= Brigade for the Security of Protected Areas =

Armed force set up in Haiti

The Brigade for the Security of Protected Areas (French: Brigade de Sécurité des Aires Protégées; Haitian Creole: Brigad Sekirite Zòn Pwoteje yo) is an armed paramilitary force set up by Haiti's Environmental Ministry. It's said to be an "ally" to Guy Philippe.

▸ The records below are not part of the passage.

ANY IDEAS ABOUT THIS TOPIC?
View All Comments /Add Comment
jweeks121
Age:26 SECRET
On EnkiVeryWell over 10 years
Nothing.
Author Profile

As of mid-April 2025, there were no indications of integrating the force into the Haitian Security apparatus. With Haiti’s Transitional Presidential Council calling for its integration. The group originally founded by former Environment Minister Pierre Simon Georges under the Moïse presidency. With the force being accused of illegal activities and badly regulated. Originally intended for environmental protection, of protected areas, has since become involved in the Haitian Gang war. With an spokesman saying "We, the BSAP agents, are mostly former military personnel. We are well-versed in various combat tactics" and "We are determined to respond to the call issued by the Presidential Transition Council, because it is crucial for the state [country’s officials] to regain control over the security situation." The group being accused of having previously planned a coup.
Its official size is 100 members and an $1.65 million budget. With an estimated actual size of 900. With 6,000 self-claimed members, according to "senior Brigade agents".